Similarly, it is important that agents have information on climate scenarios10 in order to properly identify, quantify and mitigate environmental risks and exposures. Also, the regulatory framework must be clear and stable in order to help players anticipate and manage the changes associated with this transition towards a more sustainable economy. Of particular note the initiative of the working group of the Financial Stability Board11 – led mainly by investors and asset managers – to improve transparency, truthfulness, comparability and the dissemination of information related to climate risks.
In short, various agents (companies, governments and regulators) have a role to play to support this transition towards an economy that is more sustainable in the long term. This includes the financial sector, as an intermediary between savings and investment.

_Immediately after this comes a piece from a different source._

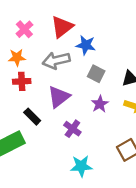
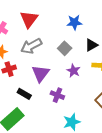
blue star: (86, 45) -> (74, 22), moved
gray square: (96, 74) -> (65, 48), turned 32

However, in order for this transition to be effectively financed, it is essential to work to eliminate the barriers that limit the development of green finance.
1. According to the EIB, this figure rises to 270 billion euros if we include the investment needs in water and waste management.
2. Sustainable finance channels funds towards investments with a defined social purpose.
3. Green Finance Study Group (2016). «G20 green finance synthesis report». Toronto: G20 Green Finance Study Group.
4. In addition, it remains difficult to accurately quantify and compare the progress of sustainable finance in the financial markets. This, in part, is due to inconsistencies in definitions, classifications and methodologies, as well as due to the lack of data (historical data, by asset type and by region).
5. This is known as greenwashing risk, i.e. the risk that products and services that are presented as being sustainable or environmentally friendly in reality are not.
6. Long-term investors require information on how companies are preparing for the ecological transition, given that better prepared companies can have a competitive advantage over their rivals.
7. See note 4.
8. Linked to the process of adjusting to a low-carbon economy. This includes regulatory changes, those arising from new technologies and changes of preferences that can lead to a revaluation of various assets and create credit exposures for financial institutions.
9. Specifically, companies that invest more intensively in activities with higher risks related to climate change may be more vulnerable to the transition towards a low-carbon economy, which could end up being reflected in lower returns.
10. With homogeneous models that contain disaggregated data and involve the scientific community.